Cupcakes:
- 165 g Küchenmeister wheat flour T405
- 9 g baking powder
- 65 g cocoa powder
- Pinch of salt
- 45 g soft butter
- 300 g sugar
- 2 eggs
- 235 ml milk
Cream cheese frosting:
- 100 g cream cheese
- 50 g soft butter
- 200-300 g powdered sugar
- 1/2 pck. bourbon vanilla extract
- 40 g cocoa powder
Decoration:
- Chocolate sprinkles
- Chocolate drops
- Liqourice laces
- ca. 400 g fondant (white)
- Food dye
For the cupcakes: Preheat the oven (electric 175°C / circulated air 155°C). Line two muffin trays with muffin cups.
Cream the butter using an electric mixer. Add the sugar and cream again. Add the eggs one at a time, beating well with each addition. Now sieve the flour, baking powder, cocoa and salt together, and alternating with the milk gradually stir it into the cupcake batter. Equally divide the batter between the muffin cups and bake for 20-22 minutes. Remove the cupcakes from the oven, cool briefly in the trays, before transferring them to a wire rack to cool completely.
For the cream cheese frosting: When the cream cheese is at room temperature, cream the cream cheese with an electric mixer. Add the butter and beat until very creamy. Stir in the bourbon vanilla extract. Sieve the powdered sugar and slowly mix it in, until the frosting reaches the desired consistency (if you are making the monster cupcakes your frosting will need to be bit thicker). Now divide the icing into three equal amounts. To one third of the icing add the cocoa powder and mix until smooth. Dye another portion of icing using the food dye (we used green and blue for our monsters). Leave the last portion of icing as it is.
To make the eyes: Knead some of the fondant with your hands, so that it becomes more malleable. Roll the now soft fondant into small balls before gently flattening them. You will need twice as many eyes as cupcakes, so that each cupcake has a pair. To finish gently press a chocolate drop in the middle of each eye.

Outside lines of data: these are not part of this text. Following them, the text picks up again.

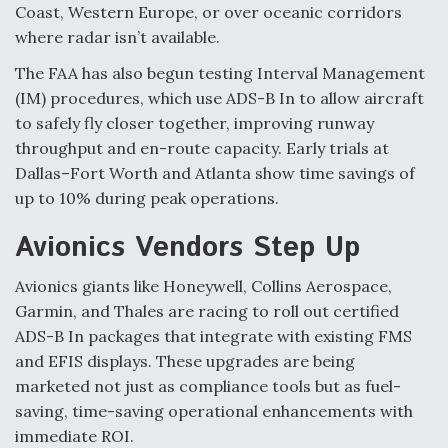
Coast, Western Europe, or over oceanic corridors
where radar isn’t available.
The FAA has also begun testing Interval Management
(IM) procedures, which use ADS-B In to allow aircraft
to safely fly closer together, improving runway
throughput and en-route capacity. Early trials at
Dallas–Fort Worth and Atlanta show time savings of
up to 10% during peak operations.
Avionics Vendors Step Up
Avionics giants like Honeywell, Collins Aerospace,
Garmin, and Thales are racing to roll out certified
ADS-B In packages that integrate with existing FMS
and EFIS displays. These upgrades are being
marketed not just as compliance tools but as fuel-
saving, time-saving operational enhancements with
immediate ROI.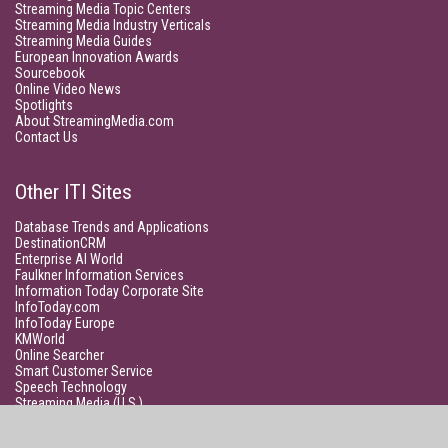
Streaming Media Topic Centers
Streaming Media Industry Verticals
Streaming Media Guides
European Innovation Awards
Sourcebook
Online Video News
Spotlights
About StreamingMedia.com
Contact Us
Other ITI Sites
Database Trends and Applications
DestinationCRM
Enterprise AI World
Faulkner Information Services
Information Today Corporate Site
InfoToday.com
InfoToday Europe
KMWorld
Online Searcher
Smart Customer Service
Speech Technology
Streaming Media (U.S.)
Unisphere Research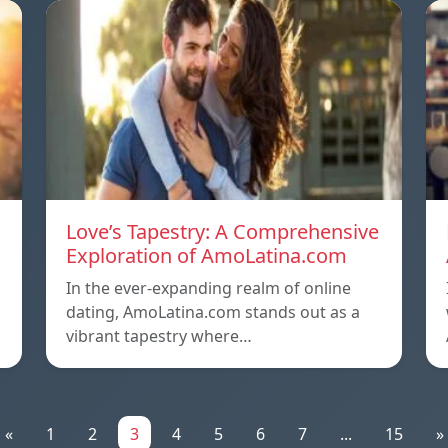
Love’s Tapestry: A Comprehensive
Exploration of AmoLatina.com
In the ever-expanding realm of online
dating, AmoLatina.com stands out as a
vibrant tapestry where…
«
1
2
3
4
5
6
7
...
15
»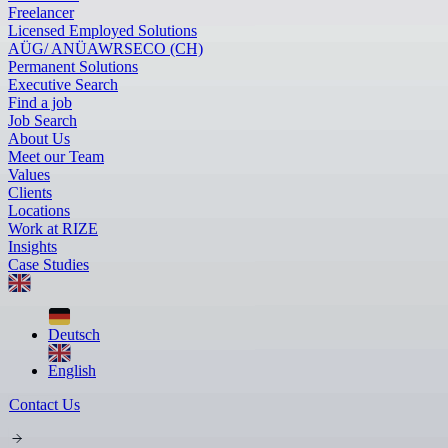
Freelancer
Licensed Employed Solutions
AÜG/ ANÜ
AWR
SECO (CH)
Permanent Solutions
Executive Search
Find a job
Job Search
About Us
Meet our Team
Values
Clients
Locations
Work at RIZE
Insights
Case Studies
Deutsch
English
Contact Us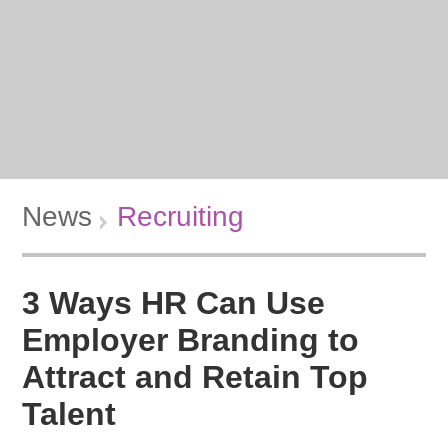
News
Recruiting
3 Ways HR Can Use
Employer Branding to
Attract and Retain Top
Talent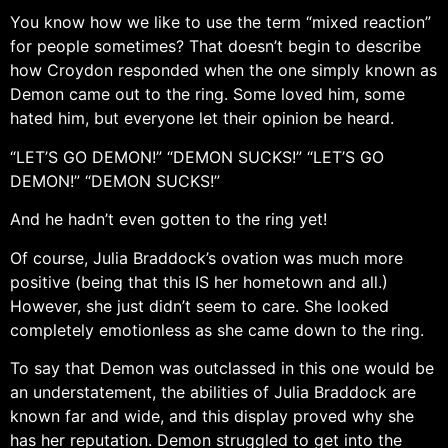
You know how we like to use the term “mixed reaction”
for people sometimes? That doesn’t begin to describe
how Croydon responded when the one simply known as
Demon came out to the ring. Some loved him, some
hated him, but everyone let their opinion be heard.
“LET’S GO DEMON!” “DEMON SUCKS!” “LET’S GO
DEMON!” “DEMON SUCKS!”
And he hadn’t even gotten to the ring yet!
Of course, Julia Braddock’s ovation was much more
positive (being that this IS her hometown and all.)
However, she just didn’t seem to care. She looked
completely emotionless as she came down to the ring.
To say that Demon was outclassed in this one would be
an understatement, the abilities of Julia Braddock are
known far and wide, and this display proved why she
has her reputation. Demon struggled to get into the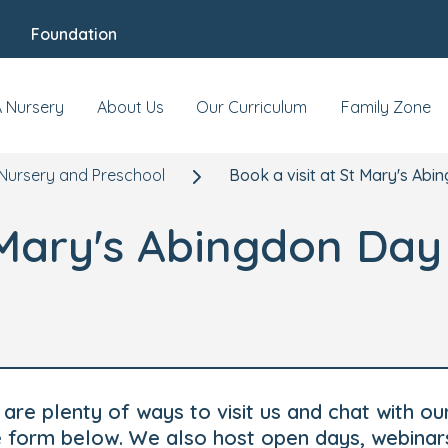
Foundation
A Nursery
About Us
Our Curriculum
Family Zone
Nursery and Preschool
Book a visit at St Mary's Ab
t Mary's Abingdon Da
are plenty of ways to visit us and chat with ou
he form below. We also host open days, webinar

For the spider cupcakes: Cut the liqourice laces into 3cm long pieces. Pour the chocolate sprinkles into a bowl. Spread some chocolate frosting on each of the cupcakes. Now attach 8 liqourice legs to each cupcake, pressing them gently into the icing. Now dip each cupcake into the chocolate sprinkles. To finish place a pair of eyes on each cupcake.
For the mummies: Knead some more of the fondant with your hands, so it becomes more malleable. Roll the fondant out on a work surface that has been dusted with icing sugar. Now cut the fondant into thin strips. Spread some chocolate or vanilla cream cheese frosting onto the cupcakes. Now place the strips onto the cupcakes, so they look like a mummy. To finish place on the eyes.
For the monsters: Fill an icing bag (equipped with a small holed nozzle) with the coloured frosting and pipe onto each cupcake lots of little tuffs of icing. To finish place a pair of eyes onto each cupcake.
When you only want to make one kind of creature cupcake, you do not have to divide the icing into three portions. For the spiders simply mix in the cocoa powder and apply to cupcakes. You can use chocolate or vanilla frosting for the mummies. For the monsters simply dye the vanilla cream cheese frosting and pipe onto each cupcake.